The Transitive Fallacy: A Study in Authority
When these roles are confused, organizations suffer from Transitive Property of Executive Achievement: the belief that because someone can explain or even contribute to a system’s taxonomy, they have the exclusive license to speak for the practice.
- Operator Authority: Legitimate authority over Reality.
- Researcher Authority: Legitimate authority over Methods.
- The Stewardship Obligation: The Operator’s duty is to document their Practitioner Authority so the next generation doesn’t pay the “re-learning tax”.
The Role Transition Guide: From Actor to Steward
An Operator can effectively move into a “Researcher” state to document their knowledge without losing their operational edge. Moving from the role of Operator to that of a documented Steward requires a deliberate shift in focus. You are moving from the “4K high-density” action of your career into a “high-bandwidth” channel of documentation (The Doctrine).

- Acknowledge Practitioner Authority: Recognize that your experience building and running systems under pressure is a legitimate form of knowledge… it is not subordinate to academic research.
- Move from Tacit to Explicit: Operational knowledge that stays in your head dies. Your transition involves turning your “Stage 4 Flow” back into a “Stage 3 Drill” that others can follow… this is the core of loop closure as system infrastructure.
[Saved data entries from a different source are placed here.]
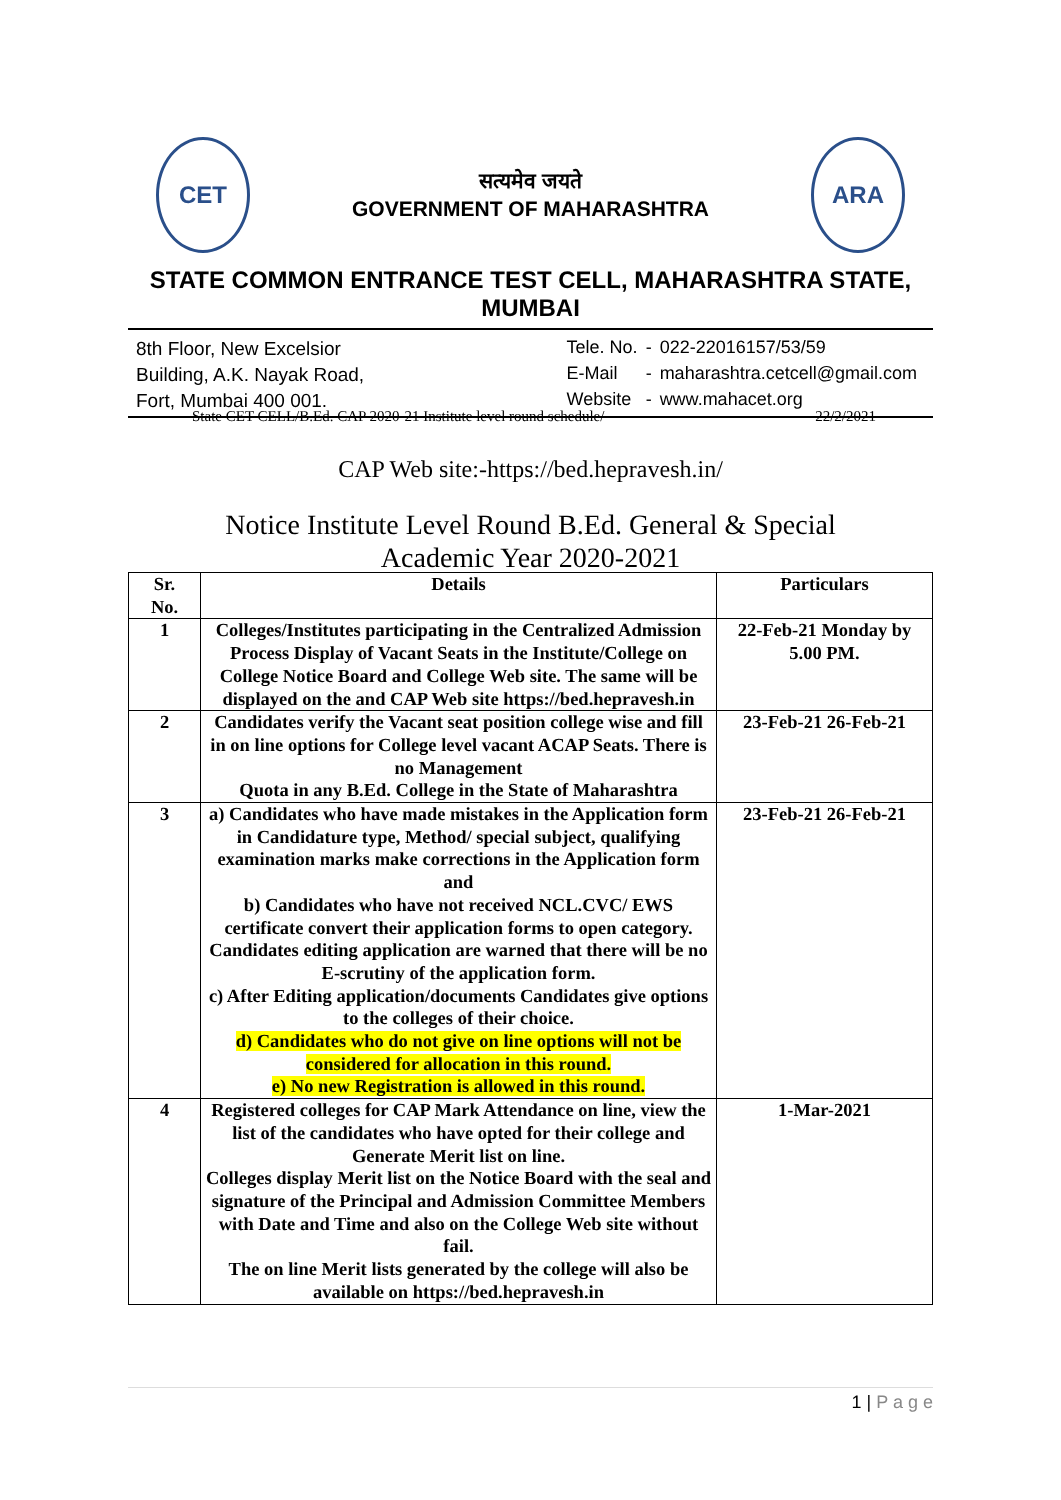CET
सत्यमेव जयते
GOVERNMENT OF MAHARASHTRA
ARA
STATE COMMON ENTRANCE TEST CELL, MAHARASHTRA STATE, MUMBAI
8th Floor, New Excelsior
Building, A.K. Nayak Road,
Fort, Mumbai 400 001.
| Tele. No. | - | 022-22016157/53/59 |
| E-Mail | - | maharashtra.cetcell@gmail.com |
| Website | - | www.mahacet.org |
State CET CELL/B.Ed. CAP 2020-21 Institute level round schedule/ 22/2/2021
CAP Web site:-https://bed.hepravesh.in/
Notice Institute Level Round B.Ed. General & Special
Academic Year 2020-2021
| Sr. No. | Details | Particulars |
| --- | --- | --- |
| 1 | Colleges/Institutes participating in the Centralized Admission Process Display of Vacant Seats in the Institute/College on College Notice Board and College Web site. The same will be displayed on the and CAP Web site https://bed.hepravesh.in | 22-Feb-21 Monday by 5.00 PM. |
| 2 | Candidates verify the Vacant seat position college wise and fill in on line options for College level vacant ACAP Seats. There is no Management Quota in any B.Ed. College in the State of Maharashtra | 23-Feb-21 26-Feb-21 |
| 3 | a) Candidates who have made mistakes in the Application form in Candidature type, Method/ special subject, qualifying examination marks make corrections in the Application form and b) Candidates who have not received NCL.CVC/ EWS certificate convert their application forms to open category. Candidates editing application are warned that there will be no E-scrutiny of the application form. c) After Editing application/documents Candidates give options to the colleges of their choice. d) Candidates who do not give on line options will not be considered for allocation in this round. e) No new Registration is allowed in this round. | 23-Feb-21 26-Feb-21 |
| 4 | Registered colleges for CAP Mark Attendance on line, view the list of the candidates who have opted for their college and Generate Merit list on line. Colleges display Merit list on the Notice Board with the seal and signature of the Principal and Admission Committee Members with Date and Time and also on the College Web site without fail. The on line Merit lists generated by the college will also be available on https://bed.hepravesh.in | 1-Mar-2021 |
1 | P a g e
- Bridge the Bandwidth Bottleneck: Documentation allows you to transmit the full signal of your experience. By creating a “Doctrine” or “Field Note,” you ensure the next generation doesn’t have to pay the “re-learning tax” for predictable mistakes.
- Adopt the Observer’s Tools: While you maintain your Operator edge, you must learn to use the Researcher’s tools (Taxonomy, Frameworks, and Schemas) to label your experience… these labels provide the control necessary for others to access your expertise.
Competence as a Burden
Being an operator is a state of being “at the interface.” It does not convey prestige: it conveys Obligation.
When you have the technical mastery to recover a system that is cavitating or crashing, you have a duty to the mission. This is where the Stewardship Obligation becomes part of the definition. You are not an operator because you are “better” than the researcher… you are an operator because you are the one currently bearing the weight of the system’s agency.
Being an Operator means you’ve walked the path under fire. The stewardship obligation isn’t just maintaining uptime. It’s documenting what you learned so the next person doesn’t have to rediscover what failure costs.
Stewardship as an Obligation
Operating at this level of competence is not a final destination or a social title. It is a functional requirement for high-consequence environments. Once you possess the “stick and rudder” skills to maintain uptime under pressure, you inherit a stewardship obligation.
Operational knowledge that stays in your head dies when you leave the room (this is an unnecessary tax on the next generation). Stewardship means turning your “Stage 4 Flow” back into a “Stage 3 Drill” that others can follow. By documenting the interface, you ensure that the person standing in the EOC twenty years from now has a ladder rather than a hole. You aren’t claiming a status… you are fulfilling the responsibility that comes with the skill. The operator’s duty isn’t just to maintain the system.
It’s to ensure the next generation doesn’t have to rediscover what broken looks like.